His 4 key steps to reform are: 1) fixing the flaws of the exchanges to avoid premium spikes while keeping guaranteed issue, 2) raising the eligibility age of Medicare, 3) privatizing and restructuring Medicaid, and 4) creating market reforms to rein in drug prices and hospital consolidation.

Panelists with different views of the ACA joined Roy for a discussion, including Sally Pipes, president of the Pacific Research Institute; Cheryl Gardner, of beWellnm, the New Mexico exchange, and Ninez Ponce, MPP, PhD, of the University of California, Los Angeles.

Gardner said 880,000 people are enrolled in Medicaid in her state, but access is becoming an issue—and Pipes, who grew up in Canada, said the same was true there. “We reduced uninsurance, but they can’t get care,” Gardner said.

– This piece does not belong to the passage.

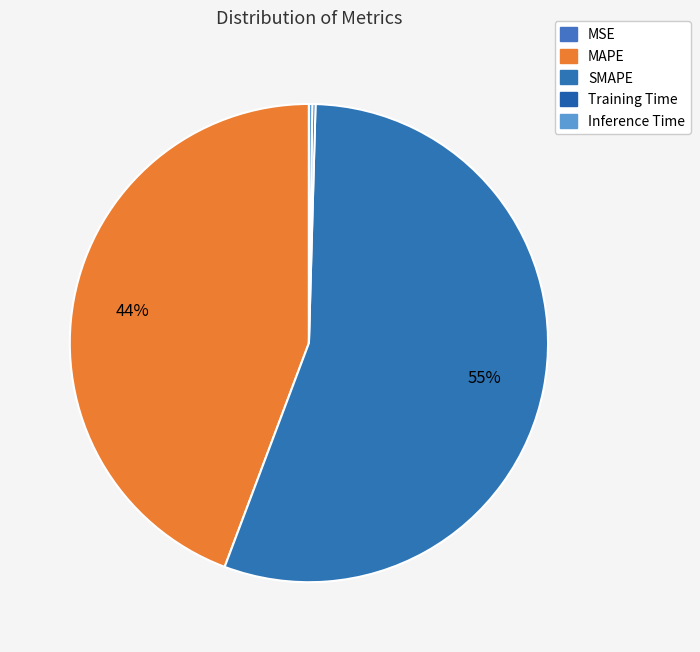

Which category has the smallest portion of the pie?

MSE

By contrast, when she was working under the “private option” in Arkansas—which used federal dollars to let people buy private coverage—people had better access.

Ponce said in California, Medicaid expansion has driven uninsured rates to an all-time low, and fewer people are delaying care due to cost.

Roy said a system that gives coverage to everyone who wants it is possible. He doesn’t believe in the individual mandate, but he does think everyone who wants insurance should be able to afford it—it should be a private system, with subsidies based on income level.